Peter Jermihov directs the PaTRAM Institute Singers during a recording of "The Divine Liturgy of St. John Chrysostom" at a church in Third Way, Ill. | Photo provided

When that megawatt crowd packs into the Staples Center in Los Angeles on Jan. 26 for the 62nd Annual Grammy Awards, one Triton music professor will be in that constellation. 

Peter Jermihov is nominated for a Grammy for “The Divine Liturgy of St. John Chrysostom,” a recording which he conducted in August 2017, but released in April. 

“It takes a long time,” Jermihov said of his project, which is nominated in the Best Choral Performance and Producer of the Year, Classical category.

Jermihov, who is one of the 12,000 voting members of the Grammy Academy — the people who pick the Grammy award winners — said that it’s the first time he’s ever been nominated.

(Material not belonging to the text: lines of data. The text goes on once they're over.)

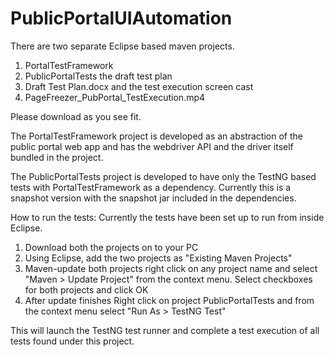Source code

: # PublicPortalUIAutomation
There are two separate Eclipse based maven projects.
1. PortalTestFramework
2. PublicPortalTests
the draft test plan
3. Draft Test Plan.docx
and the test execution screen cast
4. PageFreezer_PubPortal_TestExecution.mp4

Please download as you see fit.

The PortalTestFramework project is developed as an abstraction of the public portal web app and has the webdriver API and the driver itself bundled in the project.

The PublicPortalTests project is developed to have only the TestNG based tests with PortalTestFramework as a dependency. Currently this is a snapshot version with the snapshot jar included in the dependencies.

How to run the tests:
Currently the tests have been set up to run from inside Eclipse.
1. Download both the projects on to your PC
2. Using Eclipse, add the two projects as "Existing Maven Projects"
3. Maven-update both projects
right click on any project name and select "Maven > Update Project" from the context menu. Select checkboxes for both projects and click OK
3. After update finishes Right click on project PublicPortalTests and from the context menu select "Run As > TestNG Test"

This will launch the TestNG test runner and complete a test execution of all tests found under this project.
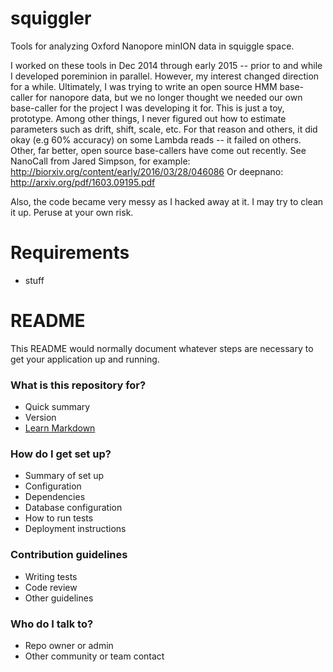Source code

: squiggler
==========
Tools for analyzing Oxford Nanopore minION data in squiggle space.

I worked on these tools in Dec 2014 through early 2015 -- prior to and while I developed poreminion in parallel.
However, my interest changed direction for a while.
Ultimately, I was trying to write an open source HMM base-caller for nanopore data, but we no longer thought we needed our own base-caller for the project I was developing it for.
This is just a toy, prototype.
Among other things, I never figured out how to estimate parameters such as drift, shift, scale, etc.
For that reason and others, it did okay (e.g 60% accuracy) on some Lambda reads -- it failed on others. 
Other, far better, open source base-callers have come out recently.
See NanoCall from Jared Simpson, for example: http://biorxiv.org/content/early/2016/03/28/046086
Or deepnano: http://arxiv.org/pdf/1603.09195.pdf

Also, the code became very messy as I hacked away at it.
I may try to clean it up.
Peruse at your own risk.

Requirements
==========
- stuff


# README #

This README would normally document whatever steps are necessary to get your application up and running.

### What is this repository for? ###

* Quick summary
* Version
* [Learn Markdown](https://bitbucket.org/tutorials/markdowndemo)

### How do I get set up? ###

* Summary of set up
* Configuration
* Dependencies
* Database configuration
* How to run tests
* Deployment instructions

### Contribution guidelines ###

* Writing tests
* Code review
* Other guidelines

### Who do I talk to? ###

* Repo owner or admin
* Other community or team contact
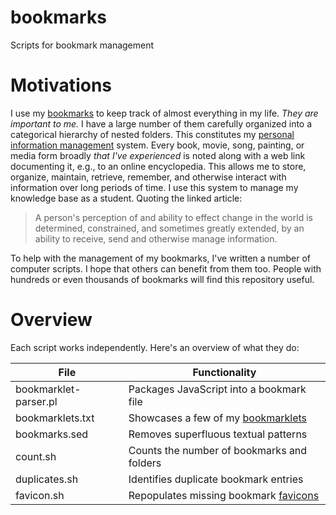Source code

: # bookmarks

Scripts for bookmark management

<!--
	FILENAME: README.md
	AUTHOR: Zachary Krepelka
	DATE: Thursday, January 4th, 2024
-->

# Motivations

I use my [bookmarks][1] to keep track of almost everything in my life.  *They
are important to me.*  I have a large number of them carefully organized into a
categorical hierarchy of nested folders.  This constitutes my [personal
information management][2] system.  Every book, movie, song, painting, or media
form broadly *that I've experienced* is noted along with a web link documenting
it, e.g., to an online encyclopedia.  This allows me to store, organize,
maintain, retrieve, remember, and otherwise interact with information over long
periods of time.  I use this system to manage my knowledge base as a student.
Quoting the linked article:

> A person's perception of and ability to effect change in the world is
> determined, constrained, and sometimes greatly extended, by an ability to
> receive, send and otherwise manage information.

To help with the management of my bookmarks, I've written a number of computer
scripts.  I hope that others can benefit from them too.  People with hundreds or
even thousands of bookmarks will find this repository useful.

# Overview

Each script works independently.  Here's an overview of what they do:

|  File                 | Functionality                              |
| --------------------- | ------------------------------------------ |
| bookmarklet-parser.pl | Packages JavaScript into a bookmark file   |
| bookmarklets.txt      | Showcases a few of my [bookmarklets][3]    |
| bookmarks.sed         | Removes superfluous textual patterns       |
| count.sh              | Counts the number of bookmarks and folders |
| duplicates.sh         | Identifies duplicate bookmark entries      |
| favicon.sh            | Repopulates missing bookmark [favicons][4] |

<!-- References -->

[1]: https://en.wikipedia.org/wiki/Bookmark_(digital)
[2]: https://en.wikipedia.org/wiki/Personal_information_management
[3]: https://en.wikipedia.org/wiki/Bookmarklet
[4]: https://en.wikipedia.org/wiki/Favicon
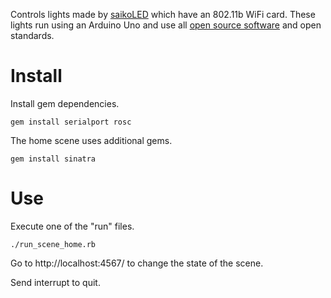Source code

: Controls lights made by [saikoLED](http://saikoled.com/) which have an 802.11b WiFi card. These
lights run using an Arduino Uno and use all [open source
software](http://github.com/saikoLED/saiko5) and open standards.

# Install

Install gem dependencies.

`gem install serialport rosc`

The home scene uses additional gems.

`gem install sinatra`

# Use

Execute one of the "run" files.

`./run_scene_home.rb`

Go to http://localhost:4567/ to change the state of the scene.

Send interrupt to quit.
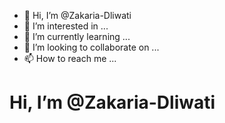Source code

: - 👋 Hi, I’m @Zakaria-Dliwati
- 👀 I’m interested in ...
- 🌱 I’m currently learning ...
- 💞️ I’m looking to collaborate on ...
- 📫 How to reach me ...

<!---
Zakaria-Dliwati/Zakaria-Dliwati is a ✨ special ✨ repository because its `README.md` (this file) appears on your GitHub profile.
You can click the Preview link to take a look at your changes.
--->
#  Hi, I’m @Zakaria-Dliwati

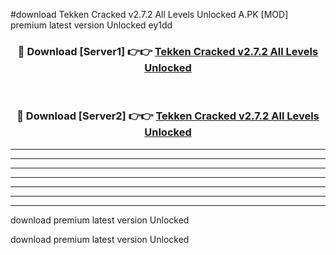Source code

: #download Tekken Cracked v2.7.2 All Levels Unlocked A.PK [MOD] premium latest version Unlocked ey1dd 



<div align="center">
<h3>🔴 Download [Server1] 👉👉 <a href="https://download1apk.web.app/">Tekken Cracked v2.7.2 All Levels Unlocked</a></h3><br>

<h3>🔴 Download [Server2] 👉👉 <a href="https://download1apk.web.app/">Tekken Cracked v2.7.2 All Levels Unlocked</a></h3>
</div>





----------------------------------------------------------

----------------------------------------------------------

----------------------------------------------------------

----------------------------------------------------------

----------------------------------------------------------

----------------------------------------------------------

----------------------------------------------------------

download premium latest version Unlocked

download premium latest version Unlocked
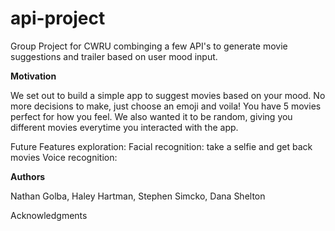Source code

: # api-project

Group Project for CWRU combinging a few API's to generate movie suggestions and trailer based on user mood input. 

**Motivation**

We set out to build a simple app to suggest movies based on your mood. No more decisions to make, just choose an emoji and voila! You have 5 movies perfect for how you feel. We also wanted it to be random, giving you different movies everytime you interacted with the app.

Future Features exploration: 
  Facial recognition: take a selfie and get back movies 
  Voice recognition: 


**Authors**

Nathan Golba, Haley Hartman, Stephen Simcko, Dana Shelton

Acknowledgments
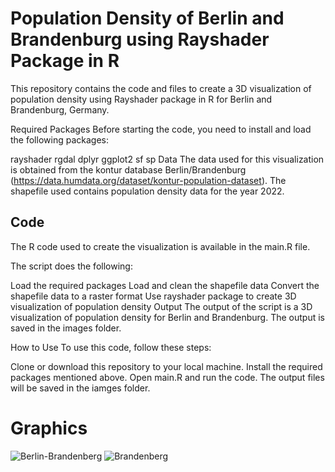 # Population Density of Berlin and Brandenburg using Rayshader Package in R

This repository contains the code and files to create a 3D visualization of population density using Rayshader package in R for Berlin and Brandenburg, Germany.

Required Packages
Before starting the code, you need to install and load the following packages:

rayshader
rgdal
dplyr
ggplot2
sf
sp
Data
The data used for this visualization is obtained from the kontur database Berlin/Brandenburg (https://data.humdata.org/dataset/kontur-population-dataset). The shapefile used contains population density data for the year 2022.

## Code
The R code used to create the visualization is available in the main.R file.

The script does the following:

Load the required packages
Load and clean the shapefile data
Convert the shapefile data to a raster format
Use rayshader package to create 3D visualization of population density
Output
The output of the script is a 3D visualization of population density for Berlin and Brandenburg.
The output is saved in the images folder.


How to Use
To use this code, follow these steps:

Clone or download this repository to your local machine.
Install the required packages mentioned above.
Open main.R and run the code.
The output files will be saved in the iamges folder.



# Graphics

![Berlin-Brandenberg](https://github.com/LikithDcunha/Rayshader/blob/development/images/titled_ber-brand.png)
![Brandenberg](https://github.com/LikithDcunha/Rayshader/blob/development/images/titled_brand.png)
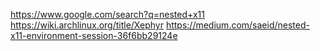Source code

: https://www.google.com/search?q=nested+x11 https://wiki.archlinux.org/title/Xephyr https://medium.com/saeid/nested-x11-environment-session-36f6bb29124e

He said that he commissioned the composer Kurt Sander to write the liturgy after an epiphany he experienced around five years ago.

“I was performing music of the great composers all my life, but at some point I just realized, they were all dead,” Jermihov said. “I wondered why in classical music there’s so little of contemporary classical music being performed.”

The liturgy is an example of Russian Orthodox choral music performed in English. Jermihov said that he recorded the album in a week inside of the New Gra%u010Danica Monastery in Third Lake, Illinois. 

“It’s an exact replica of a church in Kosovo,” he said. “You walk in and it’s absolutely stunning, just beautiful. The whole thing is frescos about five stories tall. Just stunning. We were in that environment for six days, six hours a day.” 

While inspired by sacred music, including African American spirituals, Jermihov doesn’t shy from listening to other music, as well. 

“One of my favorite movies this last season was a ‘Star is Born,’ and Lady Gaga really knocked it out of the park,” he said. “When [she and Bradley Cooper] sang that number together at the Oscars, I was really moved.” 

He’s also a fan of other genres. 

“My son and I listen to Metallica and a lot of metal rock and country music,” he said. “Tanya Tucker is up for an award and Reba McEntire! I’m 65, so this goes back for me.”